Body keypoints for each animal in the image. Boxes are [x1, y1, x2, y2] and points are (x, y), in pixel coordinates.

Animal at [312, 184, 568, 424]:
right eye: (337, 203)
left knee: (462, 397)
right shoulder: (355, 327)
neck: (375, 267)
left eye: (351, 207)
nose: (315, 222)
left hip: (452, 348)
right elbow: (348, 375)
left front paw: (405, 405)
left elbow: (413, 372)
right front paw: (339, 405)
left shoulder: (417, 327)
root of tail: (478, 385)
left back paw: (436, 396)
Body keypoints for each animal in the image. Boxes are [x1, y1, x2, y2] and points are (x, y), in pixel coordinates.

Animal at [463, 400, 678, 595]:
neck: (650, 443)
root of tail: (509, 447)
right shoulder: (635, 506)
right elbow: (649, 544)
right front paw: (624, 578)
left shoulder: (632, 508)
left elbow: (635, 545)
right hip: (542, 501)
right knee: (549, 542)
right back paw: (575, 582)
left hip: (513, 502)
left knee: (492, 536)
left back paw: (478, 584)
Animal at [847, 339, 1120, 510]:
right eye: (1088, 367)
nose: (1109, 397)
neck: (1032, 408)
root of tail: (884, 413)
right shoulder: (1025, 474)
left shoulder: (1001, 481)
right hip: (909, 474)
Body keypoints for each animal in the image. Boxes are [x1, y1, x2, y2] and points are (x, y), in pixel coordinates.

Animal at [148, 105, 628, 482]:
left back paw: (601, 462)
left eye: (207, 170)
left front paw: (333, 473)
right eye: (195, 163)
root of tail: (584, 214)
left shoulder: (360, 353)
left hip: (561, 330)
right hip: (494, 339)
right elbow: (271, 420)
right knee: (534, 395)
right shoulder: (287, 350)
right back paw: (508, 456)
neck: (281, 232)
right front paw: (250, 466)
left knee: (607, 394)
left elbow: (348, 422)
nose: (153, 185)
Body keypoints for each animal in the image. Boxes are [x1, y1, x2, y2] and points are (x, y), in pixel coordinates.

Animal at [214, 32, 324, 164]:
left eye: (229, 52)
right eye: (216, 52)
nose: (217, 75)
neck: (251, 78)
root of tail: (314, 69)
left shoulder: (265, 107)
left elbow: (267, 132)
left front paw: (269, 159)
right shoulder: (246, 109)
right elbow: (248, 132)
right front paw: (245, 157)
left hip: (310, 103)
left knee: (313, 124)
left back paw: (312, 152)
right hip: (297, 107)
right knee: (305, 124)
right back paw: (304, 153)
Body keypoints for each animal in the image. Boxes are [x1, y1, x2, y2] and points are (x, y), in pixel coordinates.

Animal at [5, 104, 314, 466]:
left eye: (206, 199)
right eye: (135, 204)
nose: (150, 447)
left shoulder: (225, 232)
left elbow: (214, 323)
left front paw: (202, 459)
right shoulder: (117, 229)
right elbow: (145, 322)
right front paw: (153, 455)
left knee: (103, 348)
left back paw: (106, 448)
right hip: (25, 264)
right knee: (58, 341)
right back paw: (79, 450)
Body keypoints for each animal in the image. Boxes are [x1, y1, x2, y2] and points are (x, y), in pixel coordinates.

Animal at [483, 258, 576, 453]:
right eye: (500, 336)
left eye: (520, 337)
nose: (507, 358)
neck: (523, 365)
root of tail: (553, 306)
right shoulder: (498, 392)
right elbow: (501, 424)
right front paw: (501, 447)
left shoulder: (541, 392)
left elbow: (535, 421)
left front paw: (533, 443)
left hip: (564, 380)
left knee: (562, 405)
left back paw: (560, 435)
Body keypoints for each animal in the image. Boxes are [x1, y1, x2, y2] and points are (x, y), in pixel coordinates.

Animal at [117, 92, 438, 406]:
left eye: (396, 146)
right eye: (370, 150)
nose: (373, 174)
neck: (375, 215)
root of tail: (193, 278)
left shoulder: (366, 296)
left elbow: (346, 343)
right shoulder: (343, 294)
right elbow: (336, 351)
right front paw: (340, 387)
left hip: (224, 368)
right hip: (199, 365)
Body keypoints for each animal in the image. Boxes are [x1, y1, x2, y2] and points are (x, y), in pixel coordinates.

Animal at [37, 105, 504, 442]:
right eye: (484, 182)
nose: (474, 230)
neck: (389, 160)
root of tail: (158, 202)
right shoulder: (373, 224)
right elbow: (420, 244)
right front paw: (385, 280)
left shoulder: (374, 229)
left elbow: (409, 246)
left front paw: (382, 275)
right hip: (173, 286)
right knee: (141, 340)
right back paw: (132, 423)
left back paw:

• [Your objective]
Everything in the listing must be reproduced exactly; please include every line.

• [Solution]
Body keypoints for each animal in the image. Boxes are [x1, y1, x2, y2] and points are (x, y), in pixel coordinates.

Animal at [312, 184, 568, 424]:
right eye: (337, 203)
left knee: (462, 397)
right shoulder: (355, 327)
neck: (375, 267)
left eye: (351, 207)
nose: (315, 222)
left hip: (452, 348)
right elbow: (348, 375)
left front paw: (405, 405)
left elbow: (413, 372)
right front paw: (339, 405)
left shoulder: (417, 327)
root of tail: (478, 385)
left back paw: (436, 396)
Body keypoints for each animal in the image. Boxes are [x1, y1, x2, y2] and points are (x, y), in pixel coordinates.

Animal at [463, 400, 678, 595]:
neck: (650, 443)
root of tail: (509, 447)
right shoulder: (635, 506)
right elbow: (649, 544)
right front paw: (624, 578)
left shoulder: (632, 508)
left elbow: (635, 545)
right hip: (542, 501)
right knee: (549, 542)
right back paw: (575, 582)
left hip: (513, 502)
left knee: (492, 536)
left back paw: (478, 584)
Animal at [847, 339, 1120, 510]:
right eye: (1088, 367)
nose: (1109, 397)
neck: (1032, 408)
root of tail: (884, 413)
right shoulder: (1025, 474)
left shoulder: (1001, 481)
right hip: (909, 474)
Body keypoints for each animal in the image. Boxes are [x1, y1, x2, y2] and points are (x, y), in pixel coordinates.

Animal at [148, 105, 628, 482]:
left back paw: (601, 462)
left eye: (207, 170)
left front paw: (333, 473)
right eye: (195, 163)
root of tail: (584, 214)
left shoulder: (360, 353)
left hip: (561, 330)
right hip: (494, 339)
right elbow: (271, 420)
right knee: (534, 395)
right shoulder: (287, 350)
right back paw: (508, 456)
neck: (281, 232)
right front paw: (250, 466)
left knee: (607, 394)
left elbow: (348, 422)
nose: (153, 185)
Body keypoints for each animal in the image. Boxes are [x1, y1, x2, y2] and points are (x, y), in pixel coordinates.

Animal at [214, 32, 324, 164]:
left eye: (229, 52)
right eye: (216, 52)
nose: (217, 75)
neck: (251, 78)
root of tail: (314, 69)
left shoulder: (265, 107)
left elbow: (267, 132)
left front paw: (269, 159)
right shoulder: (246, 109)
right elbow: (248, 132)
right front paw: (245, 157)
left hip: (310, 103)
left knee: (313, 124)
left back paw: (312, 152)
right hip: (297, 107)
right knee: (305, 124)
right back paw: (304, 153)
Body keypoints for each animal in the image. Boxes are [x1, y1, x2, y2] and points are (x, y), in pixel coordinates.

Animal at [5, 104, 314, 466]:
left eye: (206, 199)
right eye: (135, 204)
nose: (150, 447)
left shoulder: (225, 232)
left elbow: (214, 323)
left front paw: (202, 459)
right shoulder: (117, 229)
right elbow: (145, 322)
right front paw: (153, 455)
left knee: (103, 348)
left back paw: (106, 448)
right hip: (25, 264)
right knee: (58, 341)
right back paw: (79, 450)
Body keypoints for each animal in the image. Boxes are [x1, y1, x2, y2] and points are (x, y), in pixel coordinates.

Animal at [483, 258, 576, 453]:
right eye: (500, 336)
left eye: (520, 337)
nose: (507, 358)
neck: (523, 365)
root of tail: (553, 306)
right shoulder: (498, 392)
right elbow: (501, 424)
right front paw: (501, 447)
left shoulder: (541, 392)
left elbow: (535, 421)
left front paw: (533, 443)
left hip: (564, 380)
left knee: (562, 405)
left back paw: (560, 435)
Body keypoints for each animal in the image. Boxes are [x1, y1, x2, y2] and points are (x, y), in pixel coordinates.

Animal at [117, 92, 438, 406]:
left eye: (396, 146)
right eye: (370, 150)
nose: (373, 174)
neck: (375, 215)
root of tail: (193, 278)
left shoulder: (366, 296)
left elbow: (346, 343)
right shoulder: (343, 294)
right elbow: (336, 351)
right front paw: (340, 387)
left hip: (224, 368)
right hip: (199, 365)
Body keypoints for each animal in the image. Boxes are [x1, y1, x2, y2] and points are (x, y), in pixel coordinates.

Animal at [37, 105, 504, 442]:
right eye: (484, 182)
nose: (474, 230)
neck: (389, 160)
root of tail: (158, 202)
right shoulder: (373, 224)
right elbow: (420, 244)
right front paw: (385, 280)
left shoulder: (374, 229)
left elbow: (409, 246)
left front paw: (382, 275)
right hip: (173, 286)
right knee: (141, 340)
right back paw: (132, 423)
left back paw:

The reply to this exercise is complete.